▸ Instructions for the task: Each record is to be printed again exactly, though not its pictures.

▸ Data for review:
◇ ◇ ◇ ◇

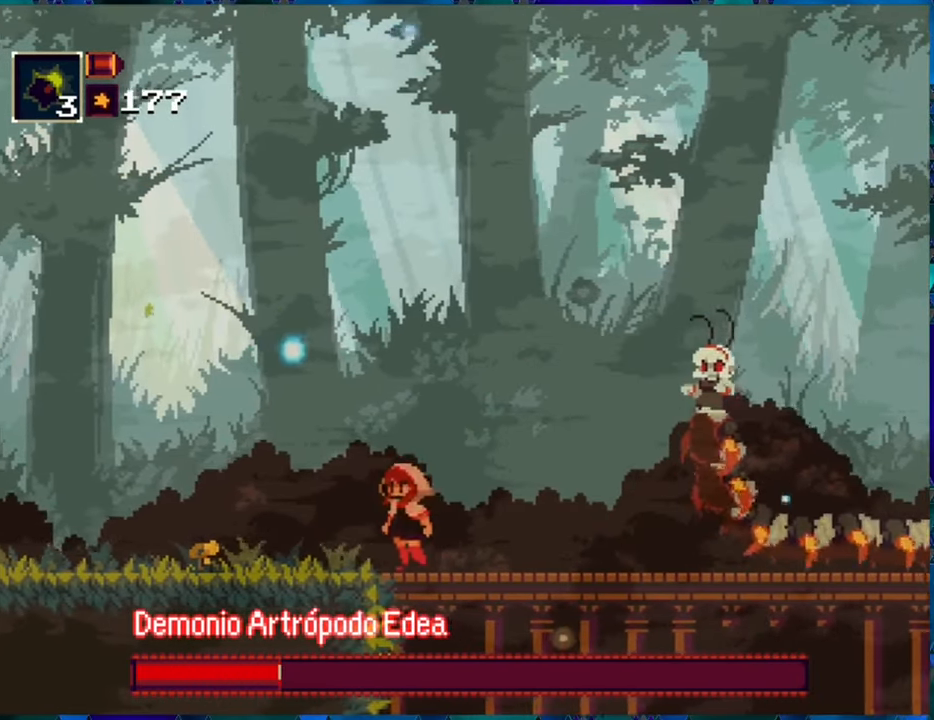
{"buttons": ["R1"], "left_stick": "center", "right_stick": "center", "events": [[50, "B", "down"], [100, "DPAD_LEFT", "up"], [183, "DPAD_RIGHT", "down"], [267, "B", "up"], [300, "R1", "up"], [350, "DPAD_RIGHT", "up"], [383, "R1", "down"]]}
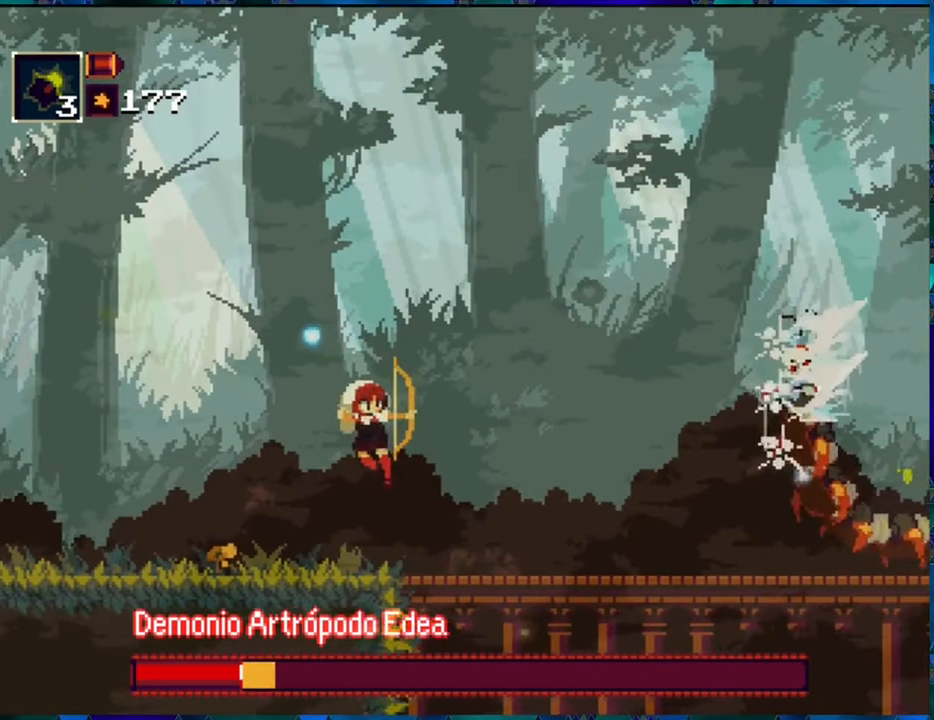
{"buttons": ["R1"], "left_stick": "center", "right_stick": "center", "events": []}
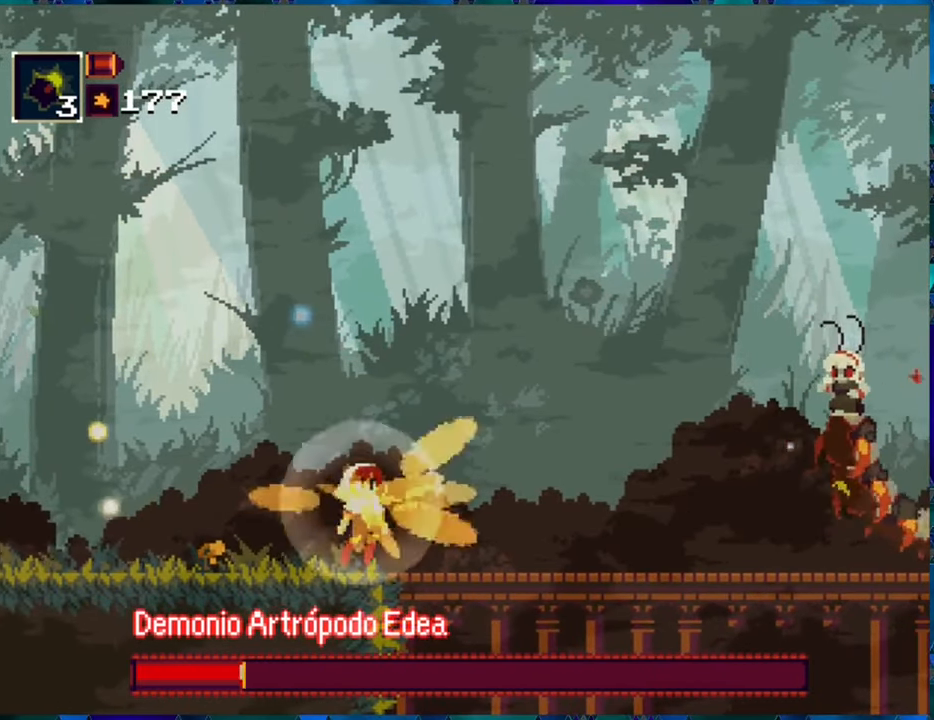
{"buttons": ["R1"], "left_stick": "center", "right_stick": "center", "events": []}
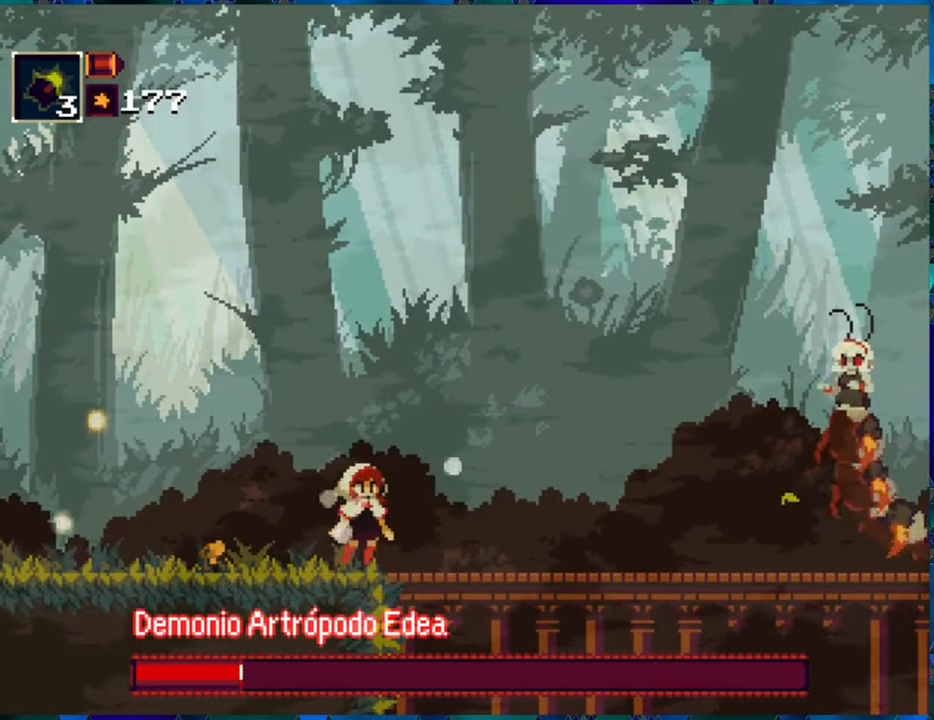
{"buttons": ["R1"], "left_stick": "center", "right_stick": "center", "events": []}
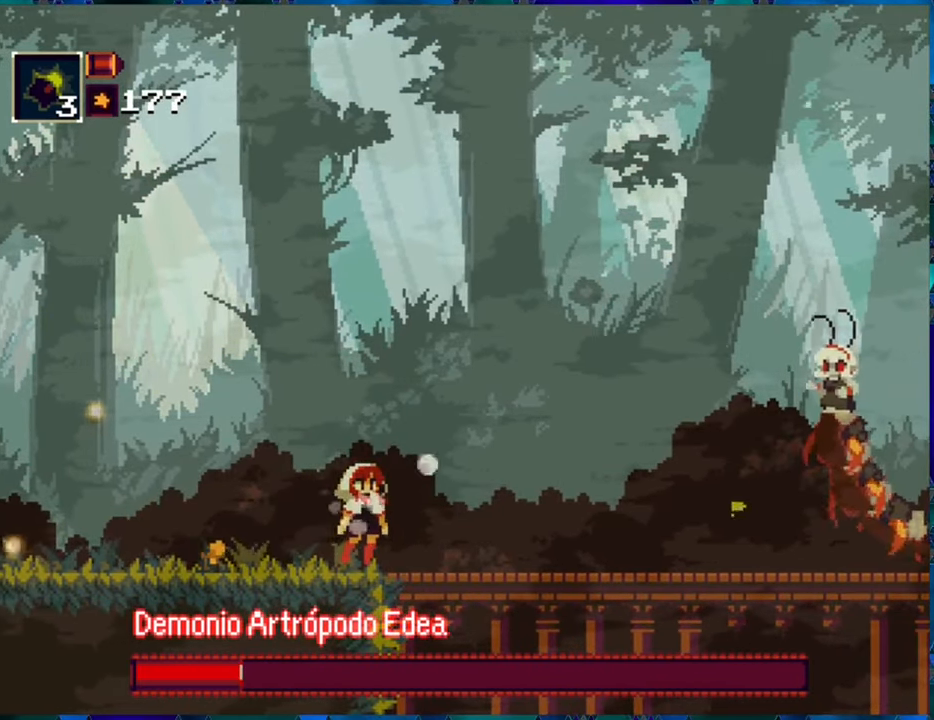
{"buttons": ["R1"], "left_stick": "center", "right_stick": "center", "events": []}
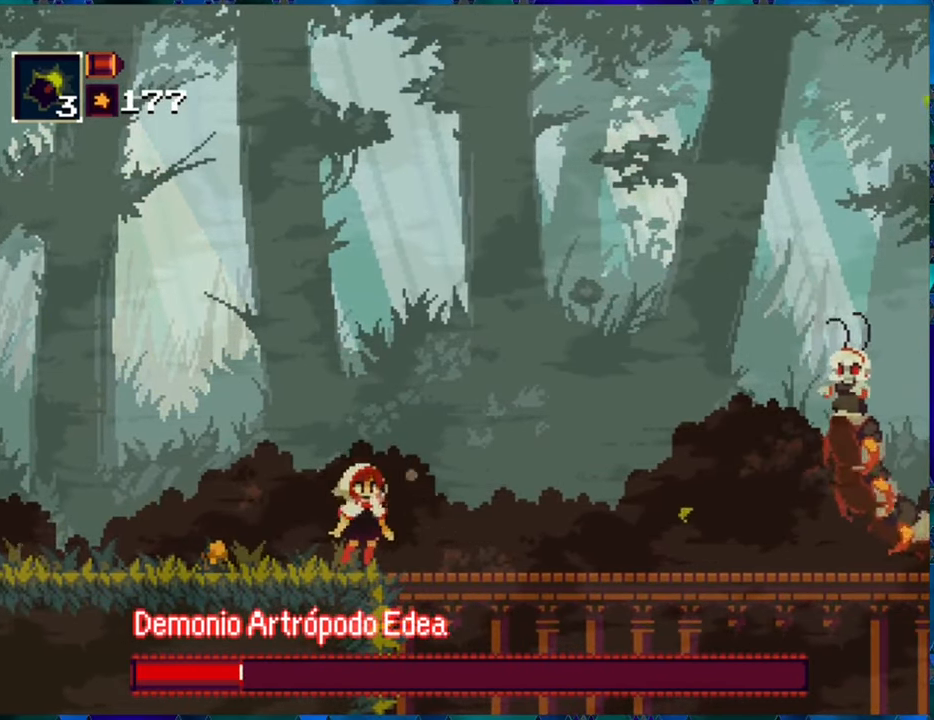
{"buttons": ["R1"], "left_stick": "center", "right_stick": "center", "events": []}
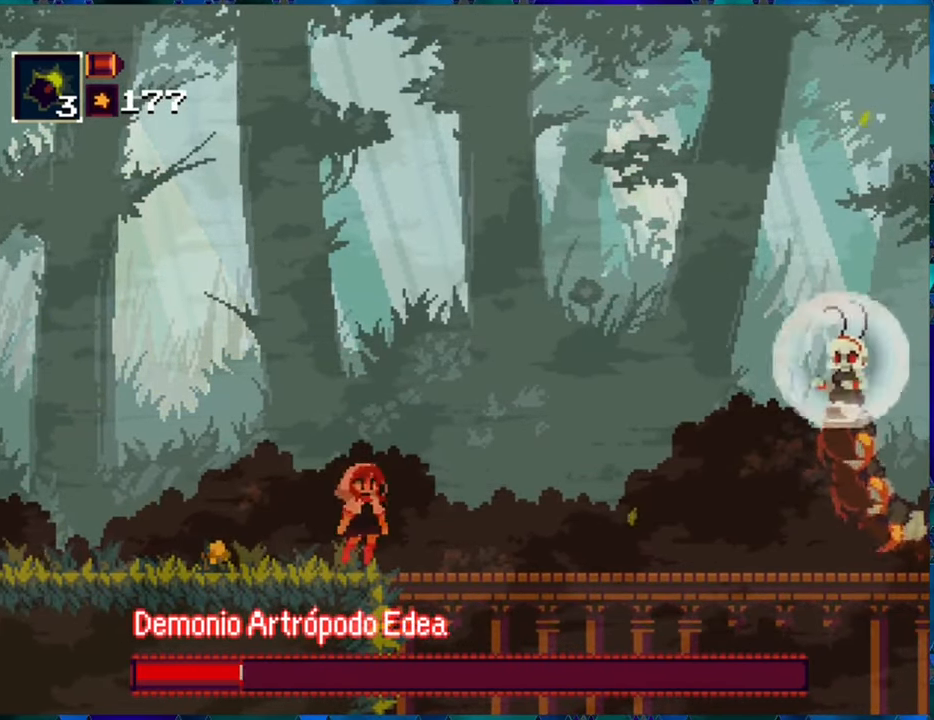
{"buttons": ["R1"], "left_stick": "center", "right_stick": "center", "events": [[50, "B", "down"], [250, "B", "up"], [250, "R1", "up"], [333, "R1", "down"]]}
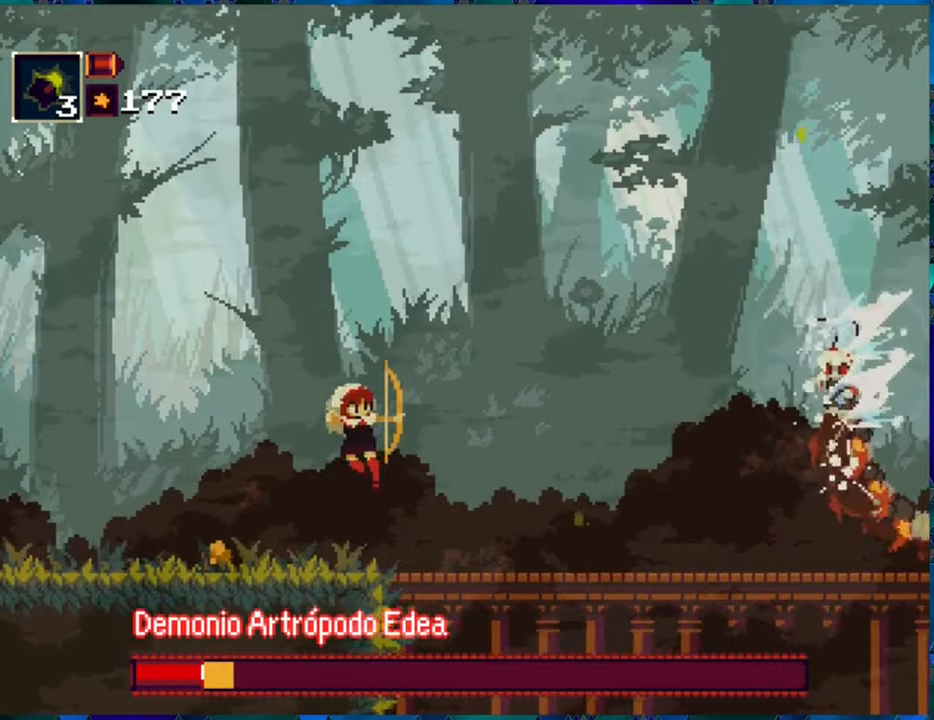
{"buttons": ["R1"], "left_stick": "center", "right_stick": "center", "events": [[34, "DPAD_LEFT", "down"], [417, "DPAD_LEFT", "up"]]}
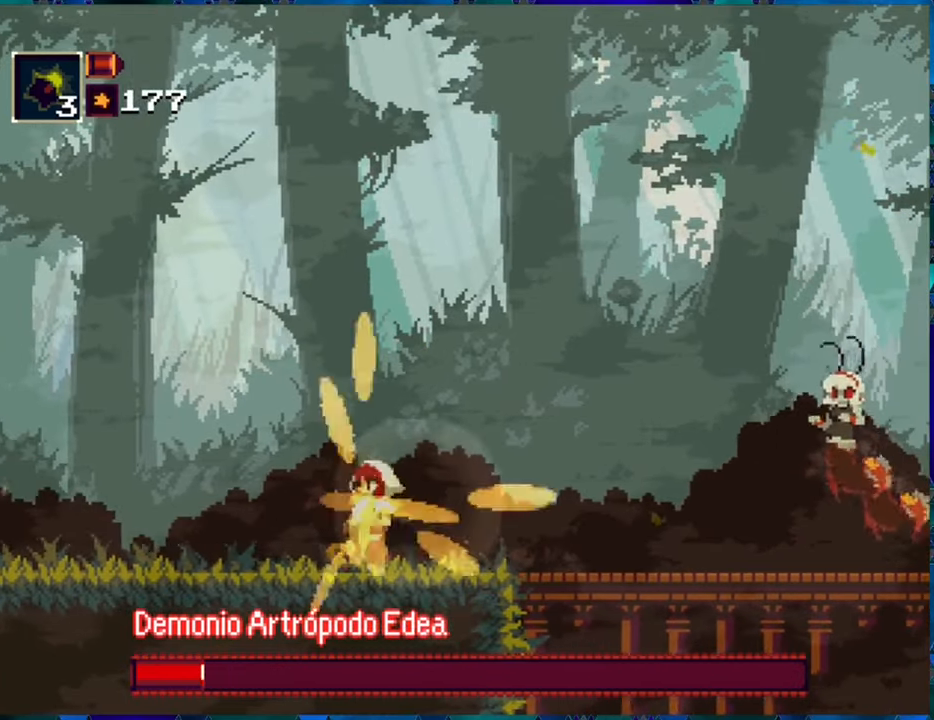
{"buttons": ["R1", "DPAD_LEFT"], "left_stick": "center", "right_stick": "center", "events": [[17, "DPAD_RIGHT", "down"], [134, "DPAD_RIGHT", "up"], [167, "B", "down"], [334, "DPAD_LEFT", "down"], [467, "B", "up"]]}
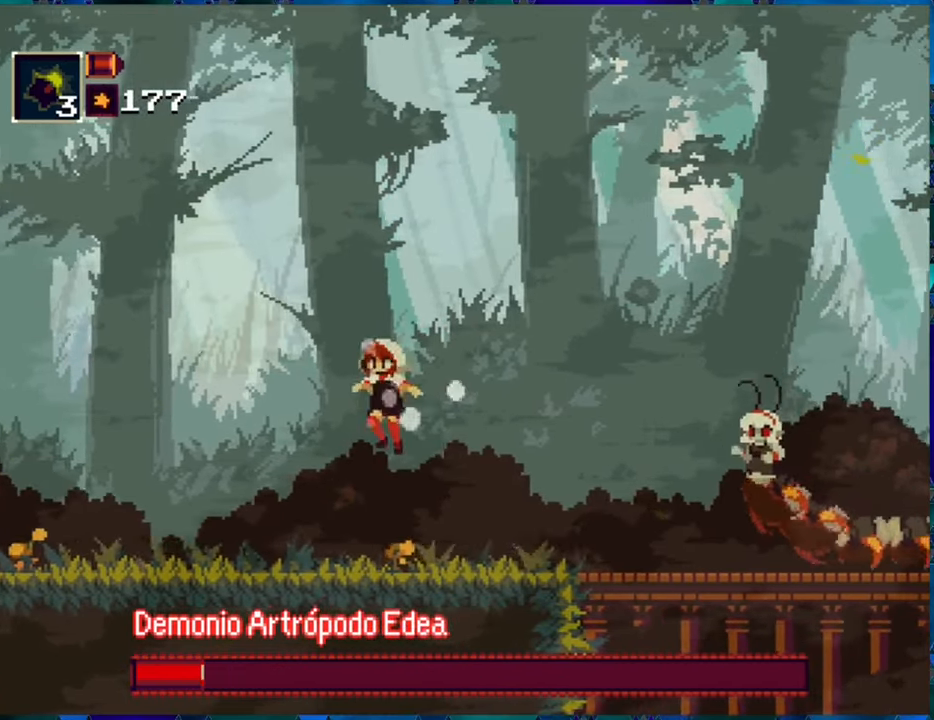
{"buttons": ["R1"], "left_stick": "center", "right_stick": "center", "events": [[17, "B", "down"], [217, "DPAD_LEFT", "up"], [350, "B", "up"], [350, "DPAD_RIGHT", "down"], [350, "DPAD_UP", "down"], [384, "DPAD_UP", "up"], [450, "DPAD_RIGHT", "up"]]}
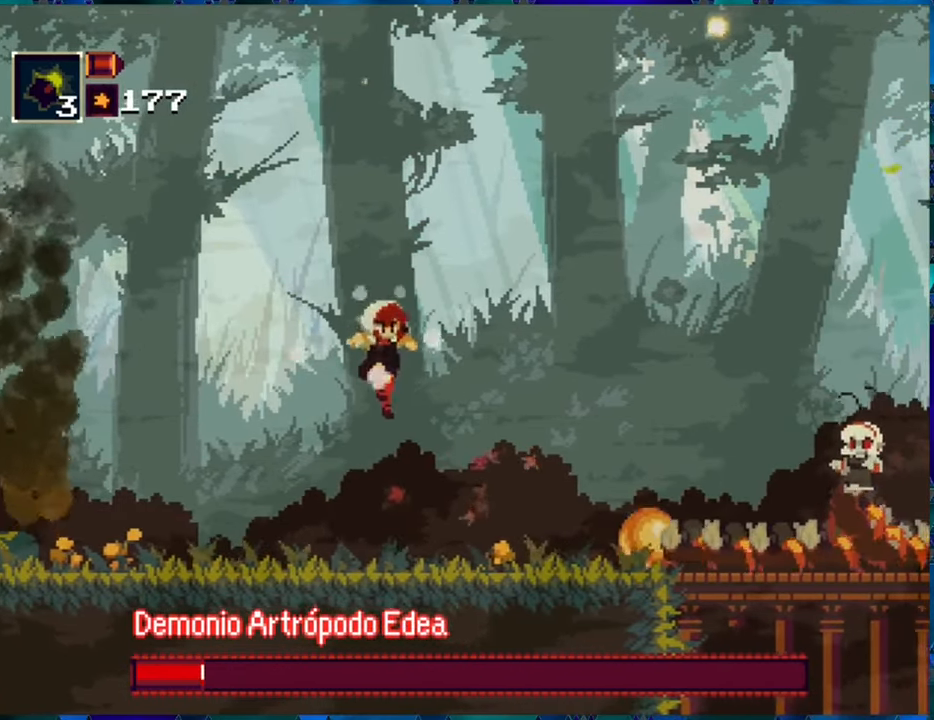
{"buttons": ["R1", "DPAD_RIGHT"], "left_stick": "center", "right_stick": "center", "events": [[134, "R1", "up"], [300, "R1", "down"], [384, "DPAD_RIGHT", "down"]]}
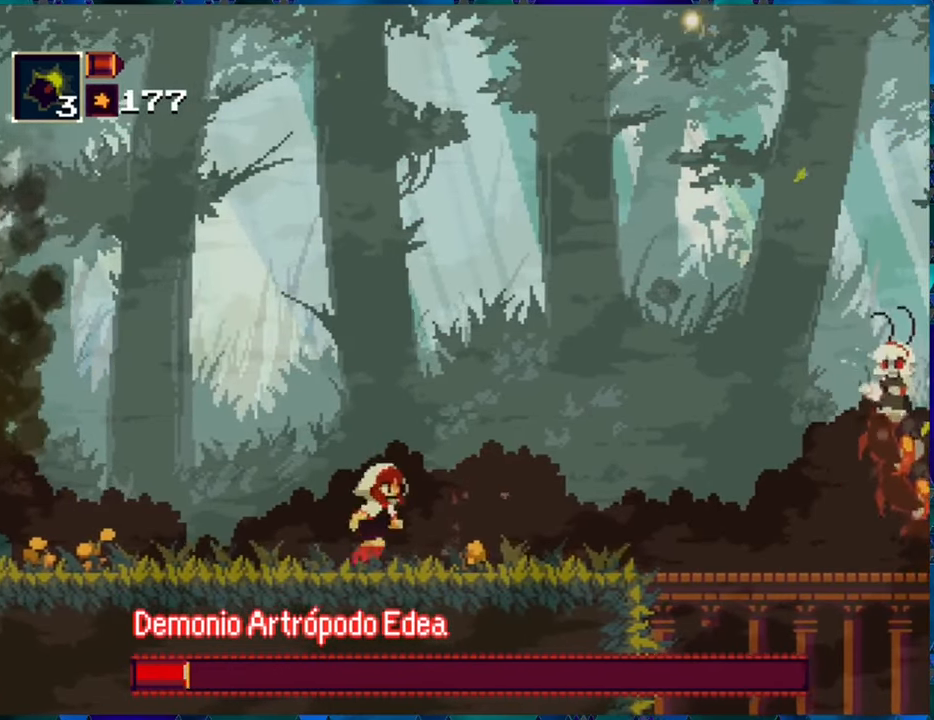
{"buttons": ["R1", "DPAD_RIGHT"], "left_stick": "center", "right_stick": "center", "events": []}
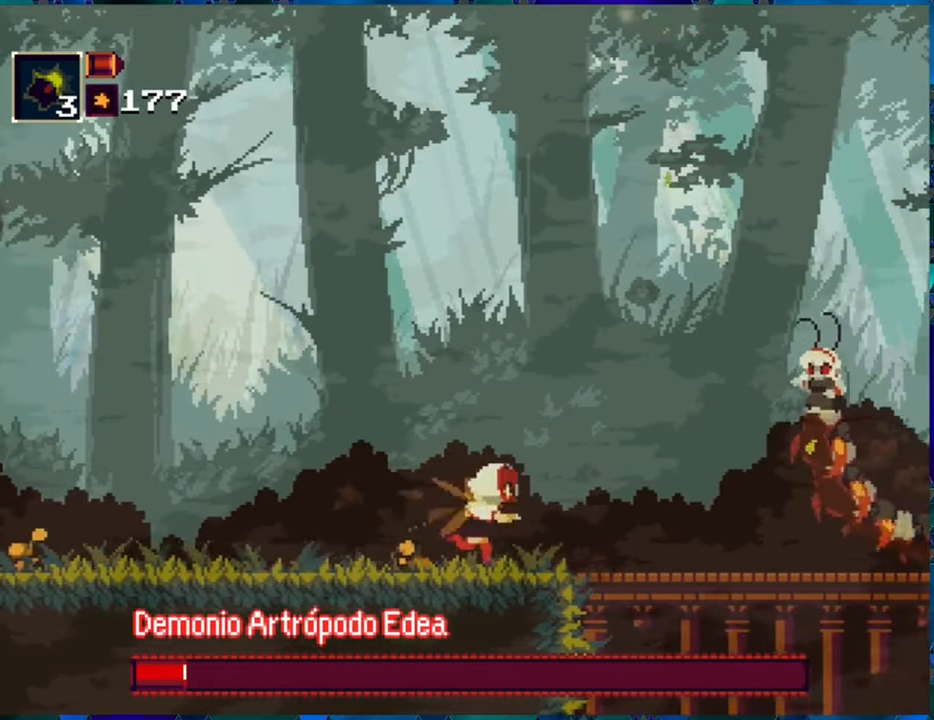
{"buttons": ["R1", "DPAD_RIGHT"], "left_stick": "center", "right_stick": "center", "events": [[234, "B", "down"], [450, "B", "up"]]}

◇ ◇ ◇ ◇

▸ Response below:
{"buttons": ["R1"], "left_stick": "center", "right_stick": "center", "events": [[50, "B", "down"], [100, "DPAD_LEFT", "up"], [183, "DPAD_RIGHT", "down"], [267, "B", "up"], [300, "R1", "up"], [350, "DPAD_RIGHT", "up"], [383, "R1", "down"]]}
{"buttons": ["R1"], "left_stick": "center", "right_stick": "center", "events": []}
{"buttons": ["R1"], "left_stick": "center", "right_stick": "center", "events": []}
{"buttons": ["R1"], "left_stick": "center", "right_stick": "center", "events": []}
{"buttons": ["R1"], "left_stick": "center", "right_stick": "center", "events": []}
{"buttons": ["R1"], "left_stick": "center", "right_stick": "center", "events": []}
{"buttons": ["R1"], "left_stick": "center", "right_stick": "center", "events": [[50, "B", "down"], [250, "B", "up"], [250, "R1", "up"], [333, "R1", "down"]]}
{"buttons": ["R1"], "left_stick": "center", "right_stick": "center", "events": [[34, "DPAD_LEFT", "down"], [417, "DPAD_LEFT", "up"]]}
{"buttons": ["R1", "DPAD_LEFT"], "left_stick": "center", "right_stick": "center", "events": [[17, "DPAD_RIGHT", "down"], [134, "DPAD_RIGHT", "up"], [167, "B", "down"], [334, "DPAD_LEFT", "down"], [467, "B", "up"]]}
{"buttons": ["R1"], "left_stick": "center", "right_stick": "center", "events": [[17, "B", "down"], [217, "DPAD_LEFT", "up"], [350, "B", "up"], [350, "DPAD_RIGHT", "down"], [350, "DPAD_UP", "down"], [384, "DPAD_UP", "up"], [450, "DPAD_RIGHT", "up"]]}
{"buttons": ["R1", "DPAD_RIGHT"], "left_stick": "center", "right_stick": "center", "events": [[134, "R1", "up"], [300, "R1", "down"], [384, "DPAD_RIGHT", "down"]]}
{"buttons": ["R1", "DPAD_RIGHT"], "left_stick": "center", "right_stick": "center", "events": []}
{"buttons": ["R1", "DPAD_RIGHT"], "left_stick": "center", "right_stick": "center", "events": [[234, "B", "down"], [450, "B", "up"]]}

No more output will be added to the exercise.